3. Quel est alors la portée spirituelle de ce lavement des pieds ? Ce geste était posé et est encore posé aujourd’hui par certaines cultures, surtout arabe. Quand on reçoit un étranger, on lui offre une bassine d’eau pour laver les pieds, signe de rafraichissement. Il existe encore dans beaucoup de ville surtout en occident, de fontaines à cet effet, on peut se mouiller la tête, se laver les pieds, avant de continuer sa route. A la maison, il symbolise l’accueil, l’hospitalité. C’est le « make yourself at home ». Ici Jésus le fait lui-même, signe du partage et de la charité.
Certaines traditions l’appliquent autrement (en Afrique par exemple, quand on reçoit un étranger, on commence par lui offrir un verre d’eau). Le lavement des pieds a donc le sens du repos. Repose-toi, maintenant après tout ce que tu as enduré comme fatigue. Et quand c’est offert par le maître de maison, cela a un sens de l’accueil, de l’hospitalité. Je t’introduis dans ma communion. Je te partage mon domaine. C’est le « make yourself at home » des anglais. L’hospitalité et l’accueil sont les premiers signes de la charité. Ils marquent positivement ou négativement tout le séjour. Ou on est accueilli ou on est rejeté. Jésus fait du lavement des pieds un commandement : faites-le les uns aux autres », il a manqué seulement de dire « en mémoire de moi » . Ce que tout chrétien devrait comprendre (vu l’important que lui donne Saint Jean). En réalité, il n’est pas nouveau ce commandement, parce qu’il s’inscrit dans le commandement de l’amour qu’il nous a déjà donné. Qu’est-ce que l’amour sans pardon ? Le lavement des pieds c’est toutes les fois que l’homme voit, non pas l’humiliation qui appelle à la vengeance, mais l’humilité qui le pousse à la demande du pardon. La charité ne peut pas se vivre dans la division, elle ne se vit pas sans la réconciliation. Le lavement des pieds c’est quand « un » Jean Paul II demande pardon au monde de la science reconnaissant l’œuvre de Galilée.
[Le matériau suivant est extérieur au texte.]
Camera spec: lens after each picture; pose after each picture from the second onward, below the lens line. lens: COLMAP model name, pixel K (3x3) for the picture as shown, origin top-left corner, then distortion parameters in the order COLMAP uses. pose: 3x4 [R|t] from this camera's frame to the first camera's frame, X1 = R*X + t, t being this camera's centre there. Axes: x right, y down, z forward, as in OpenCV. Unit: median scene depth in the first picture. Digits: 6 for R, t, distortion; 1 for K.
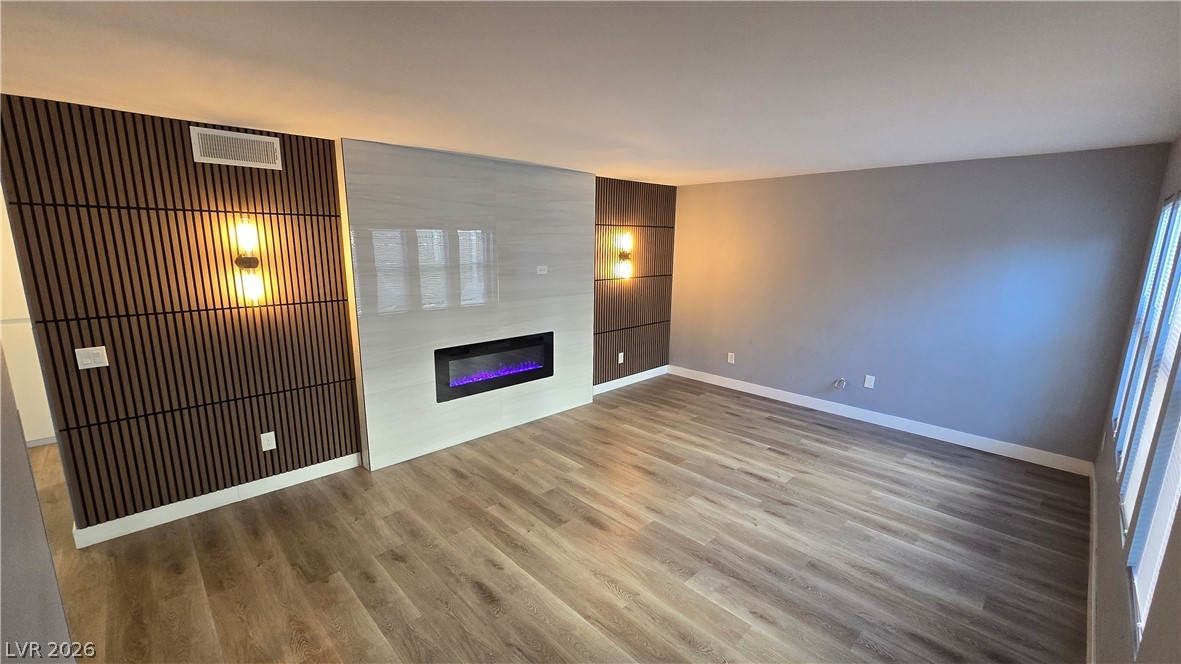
lens RADIAL K [[482.6, 0, 585.9], [0, 482.6, 337.0], [0, 0, 1]] dist [0.000044, -0.000300]
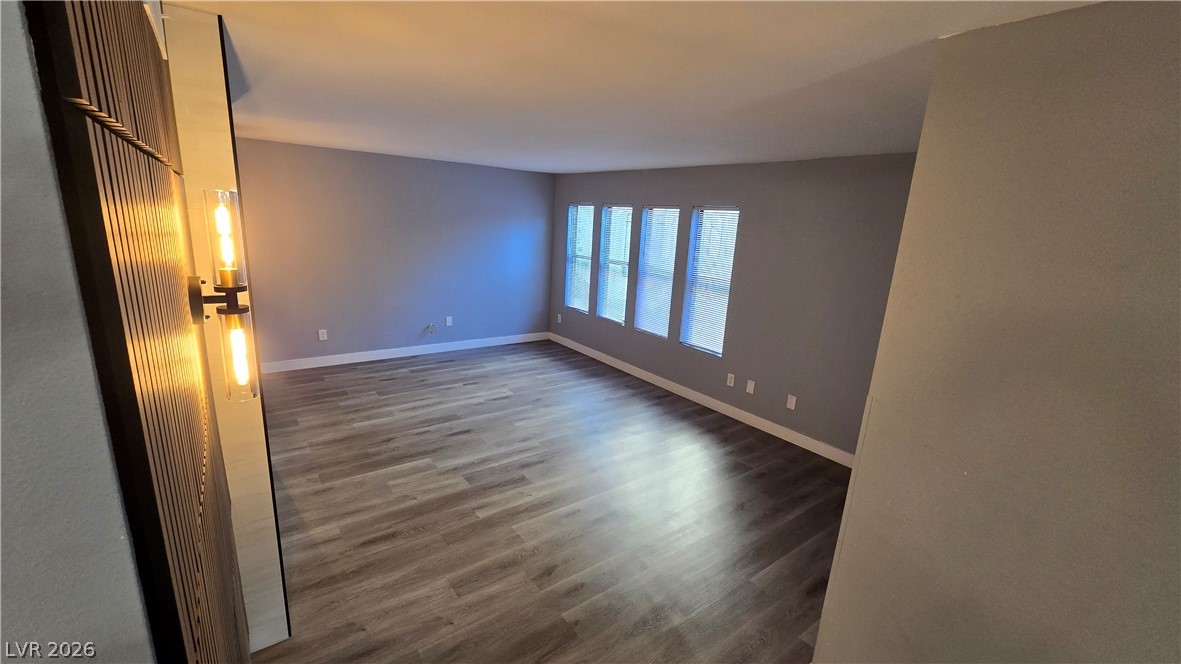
lens RADIAL K [[482.6, 0, 585.9], [0, 482.6, 337.0], [0, 0, 1]] dist [0.000044, -0.000300]
pose [[0.128140, -0.239478, 0.962409, -0.865896], [0.142343, 0.964803, 0.221121, -0.140336], [-0.981488, 0.108657, 0.157718, 0.528747]]
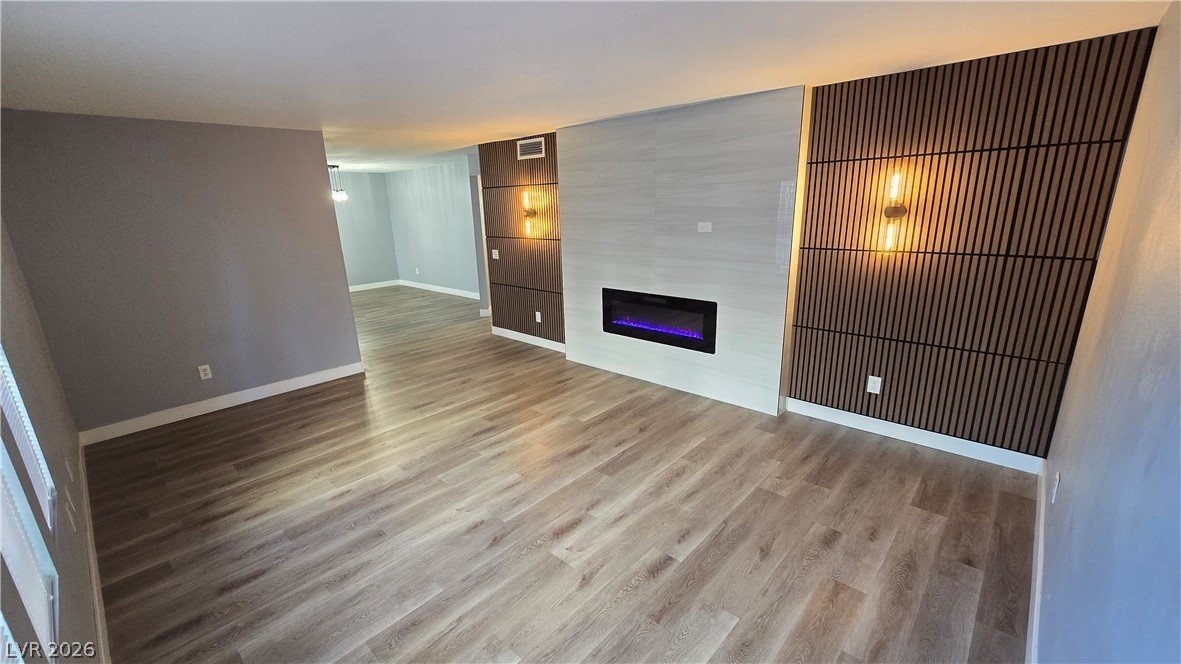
lens RADIAL K [[482.6, 0, 585.9], [0, 482.6, 337.0], [0, 0, 1]] dist [0.000044, -0.000300]
pose [[0.055862, 0.258096, -0.964503, 0.961892], [-0.166536, 0.954888, 0.245877, -0.158470], [0.984452, 0.146889, 0.096324, 0.908024]]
Le lavement des pieds c’est quand une Chancelière allemande peut-être capable de tenir un langage nouveau (celui de la réconciliation) et peut parler l’hébreux sur le sol juif et quand les juifs peuvent entendre l’allemand en plein milieu d’un parlement représentatif de tout un peuple.qui l’avait imaginé ? Nous sommes appelés à poser des gestes concrets et chacun de nous porte la responsabilité de l’humanité. De ce qui se passe en Afghanistan, en Irak, au Darfour, en République Démocratique du Congo, en Colombie, au Kenya,… moi chrétien, j’ai quelque chose à dire, j’ai une expression à adresser à qui peut m’entendre, j’ai une prière à faire monter au Dieu des vivants qui meurt en son Fils pour la réconciliation de tout le genre humain. Prenons courage, osons poser ce geste d’abord dans nos milieux de vie pour que le monde change de visage. « Vous m’appelez Maître et Seigneur, je le suis, et pourtant, je vous ai lavé les pieds ; faites-le vous aussi les uns aux autres ». Il n'y a pas de charité sans un oubli de soi; il n'y a pas de charité sans un esprit de service.
Prions pour l’institution du sacerdoce et sa mission dans l’Eglise, prions pour l’institution de l’eucharistie et la réalisation de l’unité du monde dans le respect de religions, prions pour l’institution de la charité fraternelle en ce jeudi saint et pour la réconciliation et la paix dans le monde.